Wage and benefit expenses for 2008 decreased $12.2 million, or 3%, to $383.7 million as compared to
2007. Wage and benefit expenses related to the CTE and GVN acquisitions decreased $4.2 million and legacy
Frontier operations decreased $8.0 million primarily due to headcount reductions and associated decreases in
compensation and benefit costs attributable to the integration of the back office, customer service and
administrative support functions of the CTE and GVN operations acquired in 2007.
Pension Costs
The decline in the value of our pension plan assets during 2008 resulted in an increase in our pension
expense in 2009. Pension costs for 2009 and 2008 were approximately $34.2 million and $0.2 million,
respectively. Pension costs for 2009 include pension expense of $41.7 million, less amounts capitalized into the
cost of capital expenditures of $7.5 million.
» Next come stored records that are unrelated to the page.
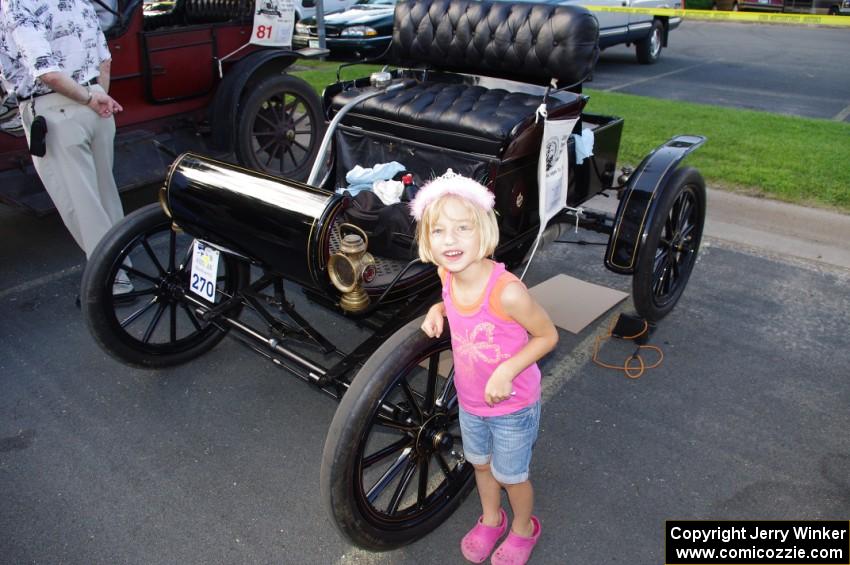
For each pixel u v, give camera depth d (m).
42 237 5.12
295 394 3.39
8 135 4.43
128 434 3.10
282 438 3.08
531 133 3.08
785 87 9.98
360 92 3.66
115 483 2.81
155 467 2.90
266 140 5.94
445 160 3.18
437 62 3.99
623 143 6.54
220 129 5.38
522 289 1.94
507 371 1.97
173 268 3.32
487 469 2.37
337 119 3.46
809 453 2.92
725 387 3.36
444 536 2.60
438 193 1.90
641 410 3.21
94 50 3.72
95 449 3.00
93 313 3.09
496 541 2.55
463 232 1.87
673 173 3.52
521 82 3.76
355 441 2.09
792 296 4.17
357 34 9.82
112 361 3.63
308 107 6.05
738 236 4.89
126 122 5.16
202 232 2.90
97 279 3.05
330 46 9.97
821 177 5.71
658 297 3.79
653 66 11.78
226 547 2.51
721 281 4.34
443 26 3.84
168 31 5.12
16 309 4.11
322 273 2.41
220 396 3.36
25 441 3.04
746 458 2.90
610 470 2.85
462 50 3.80
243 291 3.03
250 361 3.64
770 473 2.81
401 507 2.77
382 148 3.43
Pension costs for 2008 and 2007 were approximately $0.2 million and $(14.6) million, respectively. The
amount for 2007 includes the costs for our CTE plans acquired in 2007 and reflects the positive impact of a
pension curtailment gain of $14.4 million, resulting from the freeze placed on certain pension benefits of the
former CTE non-union employees. Also, effective December 31, 2007, the CTE Employees’ Pension Plan was
merged into the Frontier Pension Plan.
The Company’s pension plan assets have increased from $589.8 million at December 31, 2008 to $608.6
million at December 31, 2009, an increase of $18.8 million, or 3%. This increase is a result of positive
investment returns of $90.2 million, or 15%, partially offset by ongoing benefit payments of $71.4 million, or
12%, during 2009.
Based on current assumptions and plan asset values, we estimate that our 2010 pension and other
postretirement benefit expenses (which were $48.6 million in 2009) will be approximately $45.0 million to
$55.0 million. No contributions were made to Frontier’s pension plan during 2007, 2008 and 2009. We expect
that we will make a $10.0 million cash contribution to our pension plan in 2010.
Severance and early retirement costs
Severance and early retirement costs for 2009 decreased $3.8 million, or 50%, to $3.8 million as compared
with 2008.
Severance and early retirement costs for 2008 decreased $6.3 million, or 45%, as compared to 2007.
Severance and early retirement costs of $7.6 million in 2008 include charges recorded in the first half of 2008
of $3.4 million related to employee early retirements and terminations for 42 Rochester, New York employees.
Additional severance costs of $4.0 million were recorded in the fourth quarter of 2008, including $1.7 million
of enhanced early retirement pension benefits related to 55 employees.